──────── Stored data ────────

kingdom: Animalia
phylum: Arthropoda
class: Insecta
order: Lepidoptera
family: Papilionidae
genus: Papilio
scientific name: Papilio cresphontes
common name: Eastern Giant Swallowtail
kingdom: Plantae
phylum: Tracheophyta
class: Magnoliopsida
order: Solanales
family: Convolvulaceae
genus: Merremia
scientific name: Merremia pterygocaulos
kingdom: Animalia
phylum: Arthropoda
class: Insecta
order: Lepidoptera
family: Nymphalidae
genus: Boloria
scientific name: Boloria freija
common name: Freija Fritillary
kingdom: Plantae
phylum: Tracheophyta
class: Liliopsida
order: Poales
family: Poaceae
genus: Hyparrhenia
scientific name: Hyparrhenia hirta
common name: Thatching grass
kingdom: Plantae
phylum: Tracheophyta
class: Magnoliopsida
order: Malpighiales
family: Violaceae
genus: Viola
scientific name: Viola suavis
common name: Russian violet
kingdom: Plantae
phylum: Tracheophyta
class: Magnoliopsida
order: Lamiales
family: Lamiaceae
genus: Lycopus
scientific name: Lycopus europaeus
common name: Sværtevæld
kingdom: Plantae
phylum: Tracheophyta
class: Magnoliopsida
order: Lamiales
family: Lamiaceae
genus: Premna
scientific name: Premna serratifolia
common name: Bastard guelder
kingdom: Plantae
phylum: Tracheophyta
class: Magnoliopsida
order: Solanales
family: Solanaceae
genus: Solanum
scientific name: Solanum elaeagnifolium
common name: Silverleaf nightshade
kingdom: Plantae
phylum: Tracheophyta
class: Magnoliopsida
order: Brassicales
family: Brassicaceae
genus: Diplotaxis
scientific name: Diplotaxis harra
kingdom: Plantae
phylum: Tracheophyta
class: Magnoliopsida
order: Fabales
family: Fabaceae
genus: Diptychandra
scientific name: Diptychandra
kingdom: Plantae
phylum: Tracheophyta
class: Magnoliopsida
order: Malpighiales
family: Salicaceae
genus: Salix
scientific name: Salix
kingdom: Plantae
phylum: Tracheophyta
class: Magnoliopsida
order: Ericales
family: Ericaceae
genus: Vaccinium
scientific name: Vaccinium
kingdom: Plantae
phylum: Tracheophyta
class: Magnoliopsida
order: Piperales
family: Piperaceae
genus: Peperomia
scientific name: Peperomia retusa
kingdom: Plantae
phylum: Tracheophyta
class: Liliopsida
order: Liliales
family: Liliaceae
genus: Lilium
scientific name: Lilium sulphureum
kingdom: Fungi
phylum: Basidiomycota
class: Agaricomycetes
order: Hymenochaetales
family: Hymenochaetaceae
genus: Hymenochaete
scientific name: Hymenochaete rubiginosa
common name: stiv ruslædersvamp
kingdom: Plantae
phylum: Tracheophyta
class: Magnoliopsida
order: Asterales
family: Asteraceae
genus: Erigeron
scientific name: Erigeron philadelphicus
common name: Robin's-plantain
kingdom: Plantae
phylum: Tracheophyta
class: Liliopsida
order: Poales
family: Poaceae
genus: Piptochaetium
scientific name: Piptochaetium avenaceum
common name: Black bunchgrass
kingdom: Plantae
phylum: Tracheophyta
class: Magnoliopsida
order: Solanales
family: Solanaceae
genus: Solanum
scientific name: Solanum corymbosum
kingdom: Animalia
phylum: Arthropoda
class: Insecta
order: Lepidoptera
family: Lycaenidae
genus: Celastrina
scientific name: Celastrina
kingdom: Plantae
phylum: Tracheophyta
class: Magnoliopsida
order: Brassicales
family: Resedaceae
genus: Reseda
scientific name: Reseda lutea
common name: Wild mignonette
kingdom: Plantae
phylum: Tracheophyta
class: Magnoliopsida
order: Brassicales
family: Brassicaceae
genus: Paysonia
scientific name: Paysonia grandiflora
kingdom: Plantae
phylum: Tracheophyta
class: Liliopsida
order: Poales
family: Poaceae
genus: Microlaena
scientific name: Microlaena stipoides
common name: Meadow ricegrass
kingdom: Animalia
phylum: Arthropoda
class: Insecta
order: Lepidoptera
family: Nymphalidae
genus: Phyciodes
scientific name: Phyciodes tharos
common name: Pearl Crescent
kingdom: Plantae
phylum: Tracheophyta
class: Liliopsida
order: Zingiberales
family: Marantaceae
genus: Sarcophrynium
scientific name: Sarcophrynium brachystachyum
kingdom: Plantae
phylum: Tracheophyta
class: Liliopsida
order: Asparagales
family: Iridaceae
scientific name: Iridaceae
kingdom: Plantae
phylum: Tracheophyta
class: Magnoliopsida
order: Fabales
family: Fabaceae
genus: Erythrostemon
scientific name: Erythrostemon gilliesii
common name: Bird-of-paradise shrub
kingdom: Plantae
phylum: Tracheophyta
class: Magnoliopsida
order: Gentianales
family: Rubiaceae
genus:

────────

#### [Goal]
Output every line of the records above as a Markdown table with two columns, Row and Line, numbering the lines in order and omitting any blank lines.

#### [Result of this task]
| Row | Line |
|---|---|
| 1 | kingdom: Animalia |
| 2 | phylum: Arthropoda |
| 3 | class: Insecta |
| 4 | order: Lepidoptera |
| 5 | family: Papilionidae |
| 6 | genus: Papilio |
| 7 | scientific name: Papilio cresphontes |
| 8 | common name: Eastern Giant Swallowtail |
| 9 | kingdom: Plantae |
| 10 | phylum: Tracheophyta |
| 11 | class: Magnoliopsida |
| 12 | order: Solanales |
| 13 | family: Convolvulaceae |
| 14 | genus: Merremia |
| 15 | scientific name: Merremia pterygocaulos |
| 16 | kingdom: Animalia |
| 17 | phylum: Arthropoda |
| 18 | class: Insecta |
| 19 | order: Lepidoptera |
| 20 | family: Nymphalidae |
| 21 | genus: Boloria |
| 22 | scientific name: Boloria freija |
| 23 | common name: Freija Fritillary |
| 24 | kingdom: Plantae |
| 25 | phylum: Tracheophyta |
| 26 | class: Liliopsida |
| 27 | order: Poales |
| 28 | family: Poaceae |
| 29 | genus: Hyparrhenia |
| 30 | scientific name: Hyparrhenia hirta |
| 31 | common name: Thatching grass |
| 32 | kingdom: Plantae |
| 33 | phylum: Tracheophyta |
| 34 | class: Magnoliopsida |
| 35 | order: Malpighiales |
| 36 | family: Violaceae |
| 37 | genus: Viola |
| 38 | scientific name: Viola suavis |
| 39 | common name: Russian violet |
| 40 | kingdom: Plantae |
| 41 | phylum: Tracheophyta |
| 42 | class: Magnoliopsida |
| 43 | order: Lamiales |
| 44 | family: Lamiaceae |
| 45 | genus: Lycopus |
| 46 | scientific name: Lycopus europaeus |
| 47 | common name: Sværtevæld |
| 48 | kingdom: Plantae |
| 49 | phylum: Tracheophyta |
| 50 | class: Magnoliopsida |
| 51 | order: Lamiales |
| 52 | family: Lamiaceae |
| 53 | genus: Premna |
| 54 | scientific name: Premna serratifolia |
| 55 | common name: Bastard guelder |
| 56 | kingdom: Plantae |
| 57 | phylum: Tracheophyta |
| 58 | class: Magnoliopsida |
| 59 | order: Solanales |
| 60 | family: Solanaceae |
| 61 | genus: Solanum |
| 62 | scientific name: Solanum elaeagnifolium |
| 63 | common name: Silverleaf nightshade |
| 64 | kingdom: Plantae |
| 65 | phylum: Tracheophyta |
| 66 | class: Magnoliopsida |
| 67 | order: Brassicales |
| 68 | family: Brassicaceae |
| 69 | genus: Diplotaxis |
| 70 | scientific name: Diplotaxis harra |
| 71 | kingdom: Plantae |
| 72 | phylum: Tracheophyta |
| 73 | class: Magnoliopsida |
| 74 | order: Fabales |
| 75 | family: Fabaceae |
| 76 | genus: Diptychandra |
| 77 | scientific name: Diptychandra |
| 78 | kingdom: Plantae |
| 79 | phylum: Tracheophyta |
| 80 | class: Magnoliopsida |
| 81 | order: Malpighiales |
| 82 | family: Salicaceae |
| 83 | genus: Salix |
| 84 | scientific name: Salix |
| 85 | kingdom: Plantae |
| 86 | phylum: Tracheophyta |
| 87 | class: Magnoliopsida |
| 88 | order: Ericales |
| 89 | family: Ericaceae |
| 90 | genus: Vaccinium |
| 91 | scientific name: Vaccinium |
| 92 | kingdom: Plantae |
| 93 | phylum: Tracheophyta |
| 94 | class: Magnoliopsida |
| 95 | order: Piperales |
| 96 | family: Piperaceae |
| 97 | genus: Peperomia |
| 98 | scientific name: Peperomia retusa |
| 99 | kingdom: Plantae |
| 100 | phylum: Tracheophyta |
| 101 | class: Liliopsida |
| 102 | order: Liliales |
| 103 | family: Liliaceae |
| 104 | genus: Lilium |
| 105 | scientific name: Lilium sulphureum |
| 106 | kingdom: Fungi |
| 107 | phylum: Basidiomycota |
| 108 | class: Agaricomycetes |
| 109 | order: Hymenochaetales |
| 110 | family: Hymenochaetaceae |
| 111 | genus: Hymenochaete |
| 112 | scientific name: Hymenochaete rubiginosa |
| 113 | common name: stiv ruslædersvamp |
| 114 | kingdom: Plantae |
| 115 | phylum: Tracheophyta |
| 116 | class: Magnoliopsida |
| 117 | order: Asterales |
| 118 | family: Asteraceae |
| 119 | genus: Erigeron |
| 120 | scientific name: Erigeron philadelphicus |
| 121 | common name: Robin's-plantain |
| 122 | kingdom: Plantae |
| 123 | phylum: Tracheophyta |
| 124 | class: Liliopsida |
| 125 | order: Poales |
| 126 | family: Poaceae |
| 127 | genus: Piptochaetium |
| 128 | scientific name: Piptochaetium avenaceum |
| 129 | common name: Black bunchgrass |
| 130 | kingdom: Plantae |
| 131 | phylum: Tracheophyta |
| 132 | class: Magnoliopsida |
| 133 | order: Solanales |
| 134 | family: Solanaceae |
| 135 | genus: Solanum |
| 136 | scientific name: Solanum corymbosum |
| 137 | kingdom: Animalia |
| 138 | phylum: Arthropoda |
| 139 | class: Insecta |
| 140 | order: Lepidoptera |
| 141 | family: Lycaenidae |
| 142 | genus: Celastrina |
| 143 | scientific name: Celastrina |
| 144 | kingdom: Plantae |
| 145 | phylum: Tracheophyta |
| 146 | class: Magnoliopsida |
| 147 | order: Brassicales |
| 148 | family: Resedaceae |
| 149 | genus: Reseda |
| 150 | scientific name: Reseda lutea |
| 151 | common name: Wild mignonette |
| 152 | kingdom: Plantae |
| 153 | phylum: Tracheophyta |
| 154 | class: Magnoliopsida |
| 155 | order: Brassicales |
| 156 | family: Brassicaceae |
| 157 | genus: Paysonia |
| 158 | scientific name: Paysonia grandiflora |
| 159 | kingdom: Plantae |
| 160 | phylum: Tracheophyta |
| 161 | class: Liliopsida |
| 162 | order: Poales |
| 163 | family: Poaceae |
| 164 | genus: Microlaena |
| 165 | scientific name: Microlaena stipoides |
| 166 | common name: Meadow ricegrass |
| 167 | kingdom: Animalia |
| 168 | phylum: Arthropoda |
| 169 | class: Insecta |
| 170 | order: Lepidoptera |
| 171 | family: Nymphalidae |
| 172 | genus: Phyciodes |
| 173 | scientific name: Phyciodes tharos |
| 174 | common name: Pearl Crescent |
| 175 | kingdom: Plantae |
| 176 | phylum: Tracheophyta |
| 177 | class: Liliopsida |
| 178 | order: Zingiberales |
| 179 | family: Marantaceae |
| 180 | genus: Sarcophrynium |
| 181 | scientific name: Sarcophrynium brachystachyum |
| 182 | kingdom: Plantae |
| 183 | phylum: Tracheophyta |
| 184 | class: Liliopsida |
| 185 | order: Asparagales |
| 186 | family: Iridaceae |
| 187 | scientific name: Iridaceae |
| 188 | kingdom: Plantae |
| 189 | phylum: Tracheophyta |
| 190 | class: Magnoliopsida |
| 191 | order: Fabales |
| 192 | family: Fabaceae |
| 193 | genus: Erythrostemon |
| 194 | scientific name: Erythrostemon gilliesii |
| 195 | common name: Bird-of-paradise shrub |
| 196 | kingdom: Plantae |
| 197 | phylum: Tracheophyta |
| 198 | class: Magnoliopsida |
| 199 | order: Gentianales |
| 200 | family: Rubiaceae |
| 201 | genus: |